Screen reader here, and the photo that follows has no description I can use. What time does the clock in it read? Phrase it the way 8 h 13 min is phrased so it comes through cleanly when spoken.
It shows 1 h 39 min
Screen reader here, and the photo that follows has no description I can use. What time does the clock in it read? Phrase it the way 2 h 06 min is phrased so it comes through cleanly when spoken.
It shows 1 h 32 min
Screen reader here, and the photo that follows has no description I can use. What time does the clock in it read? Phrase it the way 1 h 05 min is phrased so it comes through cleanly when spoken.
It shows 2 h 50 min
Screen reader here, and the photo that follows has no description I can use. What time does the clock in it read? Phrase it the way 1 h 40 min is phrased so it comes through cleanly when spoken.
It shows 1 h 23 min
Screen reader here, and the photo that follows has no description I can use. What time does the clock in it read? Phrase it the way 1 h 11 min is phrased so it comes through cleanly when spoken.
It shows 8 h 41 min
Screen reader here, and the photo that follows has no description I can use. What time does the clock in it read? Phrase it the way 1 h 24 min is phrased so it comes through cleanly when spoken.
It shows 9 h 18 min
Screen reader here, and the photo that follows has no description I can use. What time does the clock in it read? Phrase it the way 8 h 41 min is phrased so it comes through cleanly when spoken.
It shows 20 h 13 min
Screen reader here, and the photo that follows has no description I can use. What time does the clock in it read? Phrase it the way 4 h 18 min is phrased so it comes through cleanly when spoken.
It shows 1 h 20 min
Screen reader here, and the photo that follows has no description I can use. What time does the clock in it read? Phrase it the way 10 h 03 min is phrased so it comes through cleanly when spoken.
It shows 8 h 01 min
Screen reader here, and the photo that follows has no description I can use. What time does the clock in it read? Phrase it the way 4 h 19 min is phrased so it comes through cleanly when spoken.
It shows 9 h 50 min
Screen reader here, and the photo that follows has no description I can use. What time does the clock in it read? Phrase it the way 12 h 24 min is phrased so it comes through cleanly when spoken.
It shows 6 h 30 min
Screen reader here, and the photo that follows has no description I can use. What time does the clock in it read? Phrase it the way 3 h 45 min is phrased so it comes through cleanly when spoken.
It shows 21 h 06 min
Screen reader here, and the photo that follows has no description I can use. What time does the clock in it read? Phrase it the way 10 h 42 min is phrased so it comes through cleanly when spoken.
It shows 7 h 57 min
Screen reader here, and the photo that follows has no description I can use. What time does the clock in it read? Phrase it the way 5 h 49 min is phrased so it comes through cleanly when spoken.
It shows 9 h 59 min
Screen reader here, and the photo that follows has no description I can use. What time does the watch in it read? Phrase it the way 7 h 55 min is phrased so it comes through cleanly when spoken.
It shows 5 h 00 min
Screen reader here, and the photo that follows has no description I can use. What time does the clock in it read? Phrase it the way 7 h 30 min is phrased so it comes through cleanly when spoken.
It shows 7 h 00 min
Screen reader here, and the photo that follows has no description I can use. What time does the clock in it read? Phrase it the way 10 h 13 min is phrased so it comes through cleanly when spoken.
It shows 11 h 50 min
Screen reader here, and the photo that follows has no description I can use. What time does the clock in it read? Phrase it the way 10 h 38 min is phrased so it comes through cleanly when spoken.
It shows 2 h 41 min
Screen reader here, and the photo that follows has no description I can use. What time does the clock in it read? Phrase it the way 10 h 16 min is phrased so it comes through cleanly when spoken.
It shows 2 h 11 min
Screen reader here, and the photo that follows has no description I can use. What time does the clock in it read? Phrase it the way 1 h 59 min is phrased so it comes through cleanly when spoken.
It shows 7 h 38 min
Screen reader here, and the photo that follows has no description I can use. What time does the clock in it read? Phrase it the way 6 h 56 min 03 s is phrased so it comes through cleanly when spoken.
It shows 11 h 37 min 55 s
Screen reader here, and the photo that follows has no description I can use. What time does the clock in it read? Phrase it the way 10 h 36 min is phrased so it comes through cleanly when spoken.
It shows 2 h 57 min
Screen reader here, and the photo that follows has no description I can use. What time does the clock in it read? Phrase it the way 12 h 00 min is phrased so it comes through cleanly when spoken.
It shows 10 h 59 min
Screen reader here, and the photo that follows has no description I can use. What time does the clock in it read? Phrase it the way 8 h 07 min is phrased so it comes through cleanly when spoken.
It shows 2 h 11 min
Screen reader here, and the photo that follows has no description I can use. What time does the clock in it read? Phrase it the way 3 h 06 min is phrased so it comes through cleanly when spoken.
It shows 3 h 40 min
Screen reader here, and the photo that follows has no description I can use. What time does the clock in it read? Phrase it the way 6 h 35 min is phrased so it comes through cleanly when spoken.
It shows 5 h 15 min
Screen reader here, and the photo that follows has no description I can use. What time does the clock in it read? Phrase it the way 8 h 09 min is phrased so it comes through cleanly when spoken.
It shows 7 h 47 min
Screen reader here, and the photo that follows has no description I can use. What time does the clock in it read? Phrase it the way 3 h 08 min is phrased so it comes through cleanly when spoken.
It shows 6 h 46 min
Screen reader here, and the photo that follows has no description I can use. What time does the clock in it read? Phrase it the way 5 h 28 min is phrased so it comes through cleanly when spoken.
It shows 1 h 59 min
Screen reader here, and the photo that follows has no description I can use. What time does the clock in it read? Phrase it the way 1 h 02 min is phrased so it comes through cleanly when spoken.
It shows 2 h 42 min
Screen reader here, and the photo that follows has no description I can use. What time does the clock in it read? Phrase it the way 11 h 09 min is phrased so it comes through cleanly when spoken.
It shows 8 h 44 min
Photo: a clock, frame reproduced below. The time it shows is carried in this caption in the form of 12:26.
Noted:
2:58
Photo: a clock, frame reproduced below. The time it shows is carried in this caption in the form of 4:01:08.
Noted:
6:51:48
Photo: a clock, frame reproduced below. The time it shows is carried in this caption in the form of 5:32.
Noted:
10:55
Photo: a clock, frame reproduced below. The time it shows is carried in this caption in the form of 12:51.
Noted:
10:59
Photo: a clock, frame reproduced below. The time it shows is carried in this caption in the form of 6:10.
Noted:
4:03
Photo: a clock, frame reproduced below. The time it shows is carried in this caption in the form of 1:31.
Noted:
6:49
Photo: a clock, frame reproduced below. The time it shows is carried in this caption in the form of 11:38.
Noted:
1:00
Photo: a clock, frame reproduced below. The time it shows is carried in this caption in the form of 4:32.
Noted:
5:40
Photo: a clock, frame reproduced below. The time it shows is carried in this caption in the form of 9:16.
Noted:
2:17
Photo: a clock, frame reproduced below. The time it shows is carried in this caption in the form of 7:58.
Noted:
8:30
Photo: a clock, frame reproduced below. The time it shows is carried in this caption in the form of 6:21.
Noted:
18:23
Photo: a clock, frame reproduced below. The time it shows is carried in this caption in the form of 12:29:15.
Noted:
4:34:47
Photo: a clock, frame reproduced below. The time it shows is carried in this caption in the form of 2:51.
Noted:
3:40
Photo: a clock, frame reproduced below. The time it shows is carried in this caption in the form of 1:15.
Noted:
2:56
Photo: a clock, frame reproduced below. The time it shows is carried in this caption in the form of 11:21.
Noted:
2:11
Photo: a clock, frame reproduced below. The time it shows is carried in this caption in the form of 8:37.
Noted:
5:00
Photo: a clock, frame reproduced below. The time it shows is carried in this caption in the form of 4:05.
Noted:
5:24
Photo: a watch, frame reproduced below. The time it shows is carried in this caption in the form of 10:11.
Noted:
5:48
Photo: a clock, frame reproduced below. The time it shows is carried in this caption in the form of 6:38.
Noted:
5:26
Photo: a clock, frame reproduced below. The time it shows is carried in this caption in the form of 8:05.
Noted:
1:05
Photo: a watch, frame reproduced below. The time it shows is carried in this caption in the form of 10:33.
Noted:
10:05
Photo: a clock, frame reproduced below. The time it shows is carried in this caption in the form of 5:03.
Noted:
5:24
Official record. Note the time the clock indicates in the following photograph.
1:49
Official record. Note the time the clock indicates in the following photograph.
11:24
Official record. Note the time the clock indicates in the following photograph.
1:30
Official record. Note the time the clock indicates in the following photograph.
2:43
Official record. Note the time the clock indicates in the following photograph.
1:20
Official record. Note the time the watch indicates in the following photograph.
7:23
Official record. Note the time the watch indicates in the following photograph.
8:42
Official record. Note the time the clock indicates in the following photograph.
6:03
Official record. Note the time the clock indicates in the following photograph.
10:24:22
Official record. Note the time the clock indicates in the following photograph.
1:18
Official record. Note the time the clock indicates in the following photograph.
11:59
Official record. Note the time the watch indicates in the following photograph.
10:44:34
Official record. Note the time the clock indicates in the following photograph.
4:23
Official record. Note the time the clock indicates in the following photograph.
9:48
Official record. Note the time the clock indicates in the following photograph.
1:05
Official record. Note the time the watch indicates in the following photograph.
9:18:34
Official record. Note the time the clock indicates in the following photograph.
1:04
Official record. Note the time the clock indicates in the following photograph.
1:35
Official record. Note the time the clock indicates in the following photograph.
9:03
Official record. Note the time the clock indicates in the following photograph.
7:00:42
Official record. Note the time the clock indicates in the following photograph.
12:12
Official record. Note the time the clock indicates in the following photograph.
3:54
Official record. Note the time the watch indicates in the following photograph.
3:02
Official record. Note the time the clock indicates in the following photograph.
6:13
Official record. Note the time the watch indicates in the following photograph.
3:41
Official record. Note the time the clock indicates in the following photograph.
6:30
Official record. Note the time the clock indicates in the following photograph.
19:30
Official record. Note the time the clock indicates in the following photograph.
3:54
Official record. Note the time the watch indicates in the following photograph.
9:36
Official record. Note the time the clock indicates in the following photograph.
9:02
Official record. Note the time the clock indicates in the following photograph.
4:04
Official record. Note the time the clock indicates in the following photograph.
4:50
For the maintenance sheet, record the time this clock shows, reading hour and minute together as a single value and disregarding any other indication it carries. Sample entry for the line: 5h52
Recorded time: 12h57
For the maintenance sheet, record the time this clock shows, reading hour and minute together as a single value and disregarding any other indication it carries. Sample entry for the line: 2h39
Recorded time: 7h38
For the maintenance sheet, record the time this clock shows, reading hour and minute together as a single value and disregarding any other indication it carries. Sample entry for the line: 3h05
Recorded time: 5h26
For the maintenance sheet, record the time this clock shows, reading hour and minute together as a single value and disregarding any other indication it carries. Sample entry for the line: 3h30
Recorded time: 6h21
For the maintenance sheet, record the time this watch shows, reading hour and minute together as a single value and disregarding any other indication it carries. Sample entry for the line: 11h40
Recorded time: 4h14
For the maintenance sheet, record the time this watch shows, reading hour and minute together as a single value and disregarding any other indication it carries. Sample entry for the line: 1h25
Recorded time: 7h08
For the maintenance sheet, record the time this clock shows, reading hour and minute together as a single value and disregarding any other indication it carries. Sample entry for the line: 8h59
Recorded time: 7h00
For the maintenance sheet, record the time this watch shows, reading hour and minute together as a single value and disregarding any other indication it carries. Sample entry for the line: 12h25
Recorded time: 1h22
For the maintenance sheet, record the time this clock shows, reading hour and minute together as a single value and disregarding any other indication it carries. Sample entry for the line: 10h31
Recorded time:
..........
What the task requires: Rewrite the listing from the line with "the line: 3h30" to the line with "Recorded time: 6h21", changing "maintenance sheet" to "service log" and leaving everything else untouched. Return only those lines.

Finished exercise:
For the service log, record the time this clock shows, reading hour and minute together as a single value and disregarding any other indication it carries. Sample entry for the line: 3h30
Recorded time: 6h21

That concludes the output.